Can ice on the Great Lakes be a good thing?
Ice on Lake Superior and Lake Michigan in March of 2009. Credit: NASA
MILWAUKEE (WITI) — It’s been cold this winter, no really it has. Ok, so I don’t exactly need to twist your arm to convince you of that. Unless you’re a snowbird reading this from Florida, Arizona, or anywhere south of the Mason-Dixon Line then you already know this very well.
Our cold winter which includes a 2 to 1 ratio of cold vs. warm days since Dec. 1st (35 days colder than normal, 17 days warmer than normal) has iced over southeast Wisconsin. It has also iced over much of the Great Lakes. The picture below shows where the ice sits as of Tuesday. As of January 21st, Lake Michigan is about 32% covered.
While the shallowest of the 5, Lake Erie, freezes over nearly every year the other 4 rarely do. In fact since 1900, Lake Michigan has only reached +90% ice coverage 3 times in the winters of 1903-1904, 1976-1977, and 1978-1979 (other years where +90% may have occurred were 1935-1936, and 1962-1963).
Lake Superior which often faces the brunt of a cold, Canadian, northwest wind freezes to +90% about once every 20 years despite being the largest and deepest lake. In fact a few years ago I popped that question to folks at the National Weather Service in Marquette Michigan. The ensuing debate was a bit unexpected before settling on the 1 in 20 occurrence. Then again, that’s the” geeky numbers stuff” us meteorologists tend to nitpick on.
A frozen Great Lake doesn’t sound like a pleasant thing, especially for any business needing to load or unload cargo to or from a ship. But it can help the economy in other ways.
This winter, the Port of Milwaukee will have 3 ships anchored until spring.
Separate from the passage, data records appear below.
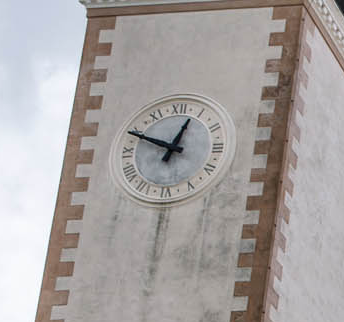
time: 12:49
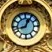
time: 12:42
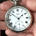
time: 1:51
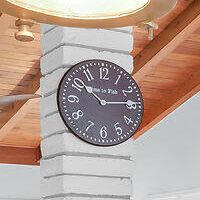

Workers were only expecting one but their workload just tripled as the ships remain iced in port. That’s extra $$$ in the pockets of workers, vendors, and repair facilities performing needed maintenance
The ice can also play an important role in the health of the lakes. All winter long cold, dry air flows over the lakes collecting moisture. By comparison, very little is returned in the form of snow or rain. The lake levels drop. But as ice continues to cover more and more of a lake’s open water the theft of moisture by the air is cut off.
And when the moisture stops leaving the lake through evaporation, you can close the book on any chance of lake effect snow until the following winter.
In addition, larger than normal ice coverage in winter can also lead to cooler waters in spring. This in turn lowers the amount of water evaporating, even after the ice is gone.
Lake Michigan reached its all time lowest level on record last January falling 29 inches below its long term average. Thankfully a wet 2013 helped the lake recover a bit. The forecast for the next week includes this Arctic air sticking around meaning more ice will be claiming territory (while the open waters give up moisture to the dry air above).
While the chance of Lake Michigan freezing over from shore to shore is minimal the chance for Lake Superior is looking better. If the biggest brother of the Great Lakes family does ice up, it could mean even easier access for bitter cold air to reach us.
In a normal scenario cold air flowing over Superior on its way to northern Wisconsin is warmed as it collects heat from the water. But if the lake is covered in ice, winds blowing over the lake won’t see a temperature rise before arriving on our doorstep. And our prospects for an early break from this harsh winter vanish into the icy air.